TASK STATEMENT>
Could you copy exactly the lines below, beginning at the line with "ва да је сајт" and stopping after the line with "e a Prefeitura de", with no pictures?

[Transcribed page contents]
▬▬▬

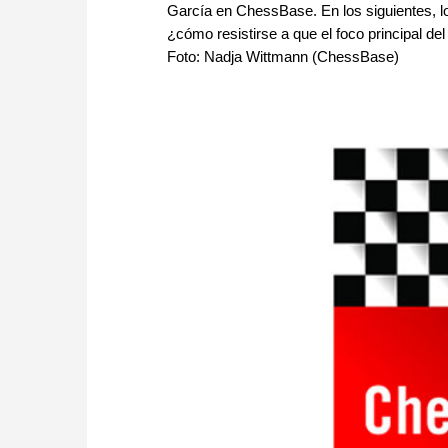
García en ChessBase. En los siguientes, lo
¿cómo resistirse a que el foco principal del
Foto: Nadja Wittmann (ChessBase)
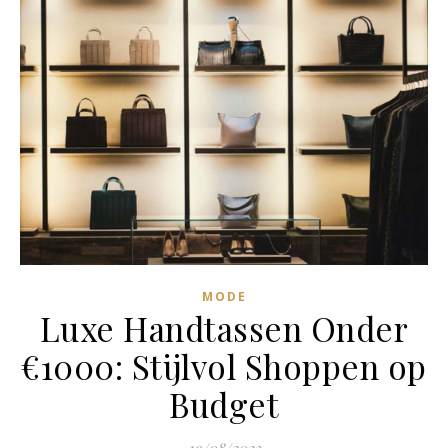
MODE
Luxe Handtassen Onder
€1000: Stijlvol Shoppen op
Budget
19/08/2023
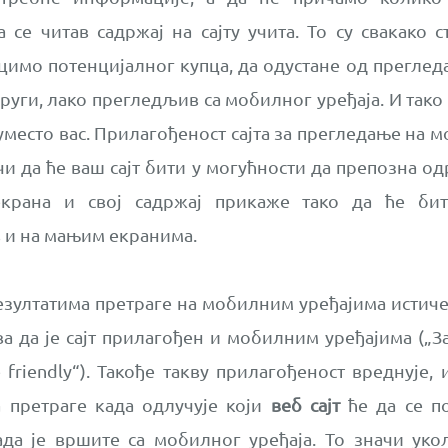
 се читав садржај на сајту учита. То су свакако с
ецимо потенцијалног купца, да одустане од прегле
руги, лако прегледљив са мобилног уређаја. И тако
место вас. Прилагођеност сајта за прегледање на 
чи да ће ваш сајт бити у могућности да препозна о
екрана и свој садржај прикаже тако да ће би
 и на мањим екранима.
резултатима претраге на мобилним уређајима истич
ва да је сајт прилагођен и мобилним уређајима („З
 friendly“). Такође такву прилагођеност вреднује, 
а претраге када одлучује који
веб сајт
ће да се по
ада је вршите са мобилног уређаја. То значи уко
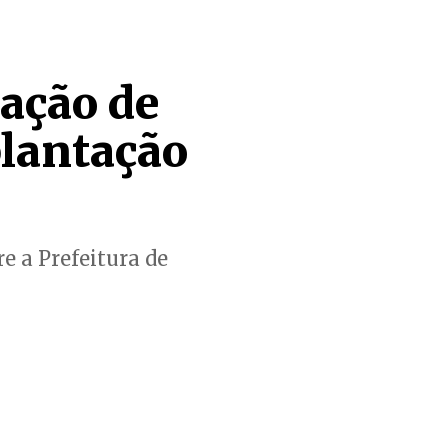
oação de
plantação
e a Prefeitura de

▬▬▬

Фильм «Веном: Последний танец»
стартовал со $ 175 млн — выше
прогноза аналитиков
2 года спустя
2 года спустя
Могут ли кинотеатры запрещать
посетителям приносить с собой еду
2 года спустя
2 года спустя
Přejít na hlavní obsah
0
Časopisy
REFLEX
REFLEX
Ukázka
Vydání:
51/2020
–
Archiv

▬▬▬

REPLY>
ва да је сајт прилагођен и мобилним уређајима („З
 friendly“). Такође такву прилагођеност вреднује, 
а претраге када одлучује који
веб сајт
ће да се по
ада је вршите са мобилног уређаја. То значи уко
oação de
plantação
e a Prefeitura de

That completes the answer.